Exercise prompt: Restrict the output to the lines below starting at the one that contains "right knee: (413, 627, 2)" and ending at the one that contains "left ankle: (631, 645, 12)", and restate them word for word, both ends included.

Bounding box coordinate data:

---

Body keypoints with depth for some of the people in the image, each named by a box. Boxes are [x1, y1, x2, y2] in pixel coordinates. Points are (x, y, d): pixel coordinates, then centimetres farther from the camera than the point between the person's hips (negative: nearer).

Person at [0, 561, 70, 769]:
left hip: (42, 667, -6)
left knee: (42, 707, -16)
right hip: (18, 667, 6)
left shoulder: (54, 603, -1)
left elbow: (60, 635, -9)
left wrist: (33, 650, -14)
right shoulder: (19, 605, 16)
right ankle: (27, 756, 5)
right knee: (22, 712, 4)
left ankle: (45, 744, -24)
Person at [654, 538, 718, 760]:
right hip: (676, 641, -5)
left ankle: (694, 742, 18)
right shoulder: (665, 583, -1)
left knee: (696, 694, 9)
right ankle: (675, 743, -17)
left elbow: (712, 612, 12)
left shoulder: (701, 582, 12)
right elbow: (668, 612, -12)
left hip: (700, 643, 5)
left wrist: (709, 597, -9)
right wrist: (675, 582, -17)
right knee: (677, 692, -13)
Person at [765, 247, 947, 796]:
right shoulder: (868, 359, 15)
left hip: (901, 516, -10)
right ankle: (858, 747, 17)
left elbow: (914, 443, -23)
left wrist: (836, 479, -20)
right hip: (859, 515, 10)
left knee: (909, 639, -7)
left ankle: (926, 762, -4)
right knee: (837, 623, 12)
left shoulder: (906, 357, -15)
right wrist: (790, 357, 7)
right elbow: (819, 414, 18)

---

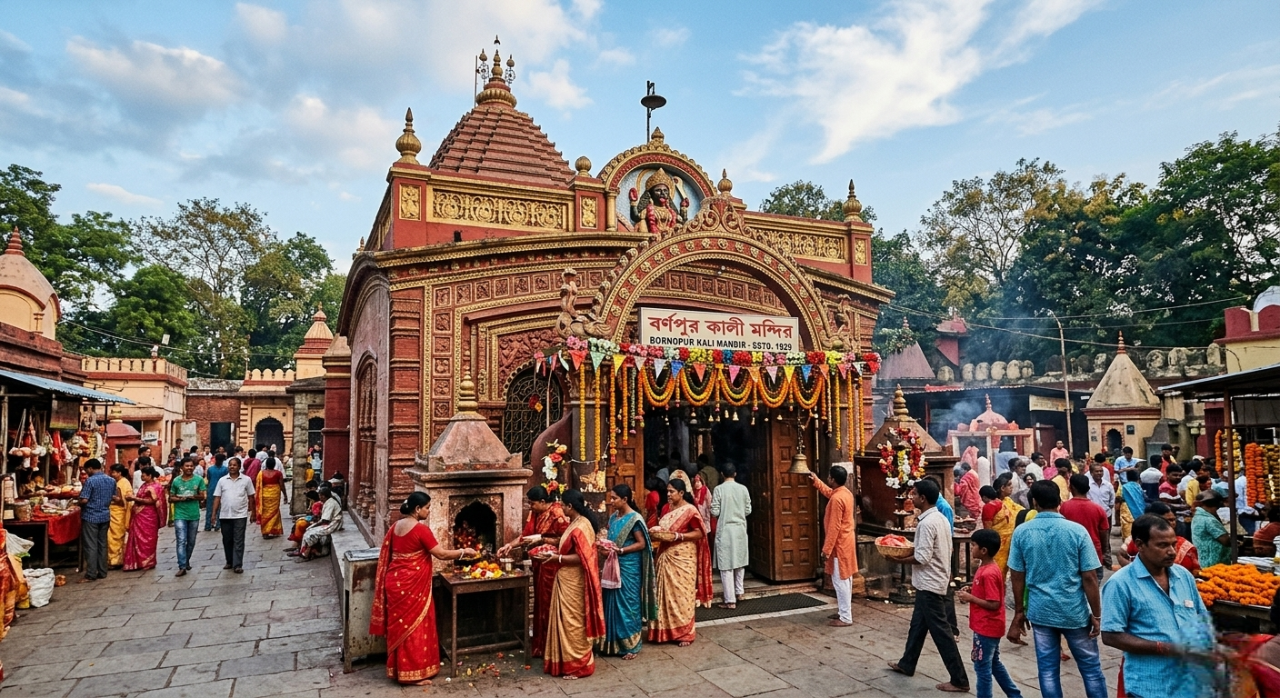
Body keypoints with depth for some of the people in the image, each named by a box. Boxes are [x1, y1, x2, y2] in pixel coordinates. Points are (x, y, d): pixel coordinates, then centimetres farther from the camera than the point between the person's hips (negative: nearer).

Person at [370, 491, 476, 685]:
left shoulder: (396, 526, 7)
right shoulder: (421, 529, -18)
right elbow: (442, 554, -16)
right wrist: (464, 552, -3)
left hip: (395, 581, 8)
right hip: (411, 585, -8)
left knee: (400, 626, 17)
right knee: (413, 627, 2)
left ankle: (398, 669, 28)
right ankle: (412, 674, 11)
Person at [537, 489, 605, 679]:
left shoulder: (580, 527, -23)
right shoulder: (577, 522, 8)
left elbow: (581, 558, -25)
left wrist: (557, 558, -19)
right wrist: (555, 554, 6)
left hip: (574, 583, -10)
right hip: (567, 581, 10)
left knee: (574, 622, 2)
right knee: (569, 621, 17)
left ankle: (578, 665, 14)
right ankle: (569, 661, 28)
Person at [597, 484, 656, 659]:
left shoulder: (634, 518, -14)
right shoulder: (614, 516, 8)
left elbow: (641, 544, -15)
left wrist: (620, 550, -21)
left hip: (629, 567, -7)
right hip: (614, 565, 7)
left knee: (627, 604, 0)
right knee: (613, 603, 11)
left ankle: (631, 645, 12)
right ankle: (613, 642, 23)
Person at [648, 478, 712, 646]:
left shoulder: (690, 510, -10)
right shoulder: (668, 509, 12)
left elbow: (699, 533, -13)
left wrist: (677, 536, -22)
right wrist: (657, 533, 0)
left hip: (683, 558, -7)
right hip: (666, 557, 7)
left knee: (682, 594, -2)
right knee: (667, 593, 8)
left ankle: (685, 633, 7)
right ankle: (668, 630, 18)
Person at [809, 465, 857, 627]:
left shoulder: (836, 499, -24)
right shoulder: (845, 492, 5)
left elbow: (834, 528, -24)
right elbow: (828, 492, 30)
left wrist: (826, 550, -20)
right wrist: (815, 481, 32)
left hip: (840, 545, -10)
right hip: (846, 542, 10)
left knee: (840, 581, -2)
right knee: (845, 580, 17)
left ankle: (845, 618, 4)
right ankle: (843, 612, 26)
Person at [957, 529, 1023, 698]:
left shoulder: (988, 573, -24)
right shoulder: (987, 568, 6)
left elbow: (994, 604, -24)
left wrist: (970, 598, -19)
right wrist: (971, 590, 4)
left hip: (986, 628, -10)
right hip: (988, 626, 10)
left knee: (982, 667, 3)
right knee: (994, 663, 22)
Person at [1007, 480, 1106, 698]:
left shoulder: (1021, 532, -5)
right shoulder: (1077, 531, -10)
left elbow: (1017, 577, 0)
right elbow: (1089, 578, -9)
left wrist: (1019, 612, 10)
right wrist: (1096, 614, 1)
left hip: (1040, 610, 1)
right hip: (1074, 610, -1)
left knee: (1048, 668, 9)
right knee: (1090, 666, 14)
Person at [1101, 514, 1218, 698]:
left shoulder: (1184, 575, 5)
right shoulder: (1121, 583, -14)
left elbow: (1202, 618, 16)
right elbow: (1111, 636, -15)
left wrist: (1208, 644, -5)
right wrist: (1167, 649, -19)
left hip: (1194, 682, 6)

---

Answer section:
right knee: (413, 627, 2)
left ankle: (398, 669, 28)
right ankle: (412, 674, 11)
Person at [537, 489, 605, 679]:
left shoulder: (580, 527, -23)
right shoulder: (577, 522, 8)
left elbow: (581, 558, -25)
left wrist: (557, 558, -19)
right wrist: (555, 554, 6)
left hip: (574, 583, -10)
right hip: (567, 581, 10)
left knee: (574, 622, 2)
right knee: (569, 621, 17)
left ankle: (578, 665, 14)
right ankle: (569, 661, 28)
Person at [597, 484, 656, 659]:
left shoulder: (634, 518, -14)
right shoulder: (614, 516, 8)
left elbow: (641, 544, -15)
left wrist: (620, 550, -21)
left hip: (629, 567, -7)
right hip: (614, 565, 7)
left knee: (627, 604, 0)
right knee: (613, 603, 11)
left ankle: (631, 645, 12)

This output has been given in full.